- **What this task involves**:
Copies of all lines containing the string "ClassMethod" are needed from the data below.

(Stored data)
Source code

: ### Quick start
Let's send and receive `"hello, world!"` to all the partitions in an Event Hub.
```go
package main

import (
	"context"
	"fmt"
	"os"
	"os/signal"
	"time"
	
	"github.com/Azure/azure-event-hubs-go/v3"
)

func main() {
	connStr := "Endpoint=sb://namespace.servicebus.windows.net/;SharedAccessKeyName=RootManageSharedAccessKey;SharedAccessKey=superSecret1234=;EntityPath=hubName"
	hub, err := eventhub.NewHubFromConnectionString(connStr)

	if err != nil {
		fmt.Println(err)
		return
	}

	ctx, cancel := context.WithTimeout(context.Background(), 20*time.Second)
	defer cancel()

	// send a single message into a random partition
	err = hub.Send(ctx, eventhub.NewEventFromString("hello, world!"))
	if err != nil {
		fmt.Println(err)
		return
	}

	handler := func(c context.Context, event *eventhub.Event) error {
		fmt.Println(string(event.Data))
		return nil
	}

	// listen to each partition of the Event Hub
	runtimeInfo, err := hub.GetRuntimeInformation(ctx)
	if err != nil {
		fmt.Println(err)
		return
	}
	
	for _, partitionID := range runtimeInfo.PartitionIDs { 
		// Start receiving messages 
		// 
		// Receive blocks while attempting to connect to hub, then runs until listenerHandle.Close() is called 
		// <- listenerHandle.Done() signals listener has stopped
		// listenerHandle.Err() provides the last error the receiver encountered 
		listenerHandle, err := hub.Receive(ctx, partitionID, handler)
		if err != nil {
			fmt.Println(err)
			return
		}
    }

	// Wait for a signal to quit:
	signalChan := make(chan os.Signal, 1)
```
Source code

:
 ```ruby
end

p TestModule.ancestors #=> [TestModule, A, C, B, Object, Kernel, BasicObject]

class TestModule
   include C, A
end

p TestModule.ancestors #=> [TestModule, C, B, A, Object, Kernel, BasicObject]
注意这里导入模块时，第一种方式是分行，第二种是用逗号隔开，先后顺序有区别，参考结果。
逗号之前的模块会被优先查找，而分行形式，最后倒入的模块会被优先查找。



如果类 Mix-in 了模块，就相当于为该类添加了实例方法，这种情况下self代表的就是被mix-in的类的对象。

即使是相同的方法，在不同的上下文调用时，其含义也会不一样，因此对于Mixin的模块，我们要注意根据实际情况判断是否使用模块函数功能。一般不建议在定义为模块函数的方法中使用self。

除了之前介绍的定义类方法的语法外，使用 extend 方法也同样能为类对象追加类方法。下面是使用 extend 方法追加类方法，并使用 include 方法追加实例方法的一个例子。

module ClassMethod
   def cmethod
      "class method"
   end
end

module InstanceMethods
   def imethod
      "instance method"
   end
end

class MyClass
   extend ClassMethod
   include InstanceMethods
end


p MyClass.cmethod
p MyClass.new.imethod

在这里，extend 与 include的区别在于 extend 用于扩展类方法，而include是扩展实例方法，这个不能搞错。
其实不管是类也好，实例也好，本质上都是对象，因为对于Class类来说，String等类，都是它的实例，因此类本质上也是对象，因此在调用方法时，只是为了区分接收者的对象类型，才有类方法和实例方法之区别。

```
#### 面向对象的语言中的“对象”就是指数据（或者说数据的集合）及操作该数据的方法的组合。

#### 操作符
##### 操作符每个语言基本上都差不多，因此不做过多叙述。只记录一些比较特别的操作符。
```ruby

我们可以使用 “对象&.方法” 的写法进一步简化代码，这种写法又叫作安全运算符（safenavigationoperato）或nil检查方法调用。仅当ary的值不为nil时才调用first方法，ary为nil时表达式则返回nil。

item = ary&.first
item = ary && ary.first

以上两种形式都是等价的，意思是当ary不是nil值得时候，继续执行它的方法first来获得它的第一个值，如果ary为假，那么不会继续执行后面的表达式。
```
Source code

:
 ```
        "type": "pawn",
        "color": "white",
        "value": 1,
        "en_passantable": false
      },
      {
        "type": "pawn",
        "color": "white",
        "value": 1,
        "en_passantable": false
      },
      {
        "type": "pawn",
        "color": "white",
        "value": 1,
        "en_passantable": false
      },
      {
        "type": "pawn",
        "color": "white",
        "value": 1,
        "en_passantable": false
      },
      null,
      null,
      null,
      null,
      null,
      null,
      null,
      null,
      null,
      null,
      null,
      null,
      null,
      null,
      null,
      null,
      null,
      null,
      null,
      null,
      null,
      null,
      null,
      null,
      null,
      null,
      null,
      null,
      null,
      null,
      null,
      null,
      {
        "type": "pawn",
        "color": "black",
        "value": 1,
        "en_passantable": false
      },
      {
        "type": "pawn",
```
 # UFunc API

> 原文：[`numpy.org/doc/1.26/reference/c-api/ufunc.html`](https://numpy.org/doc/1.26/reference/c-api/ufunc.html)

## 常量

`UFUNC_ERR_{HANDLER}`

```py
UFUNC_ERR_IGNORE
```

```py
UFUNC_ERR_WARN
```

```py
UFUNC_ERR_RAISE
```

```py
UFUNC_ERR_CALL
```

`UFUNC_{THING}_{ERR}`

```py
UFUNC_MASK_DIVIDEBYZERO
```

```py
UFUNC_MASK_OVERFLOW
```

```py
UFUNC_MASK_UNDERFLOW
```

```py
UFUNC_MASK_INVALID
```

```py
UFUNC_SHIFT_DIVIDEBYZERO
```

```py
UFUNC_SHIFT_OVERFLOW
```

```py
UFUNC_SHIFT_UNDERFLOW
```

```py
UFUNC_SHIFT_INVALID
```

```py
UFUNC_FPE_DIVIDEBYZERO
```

- **Written reply**:
module ClassMethod
   extend ClassMethod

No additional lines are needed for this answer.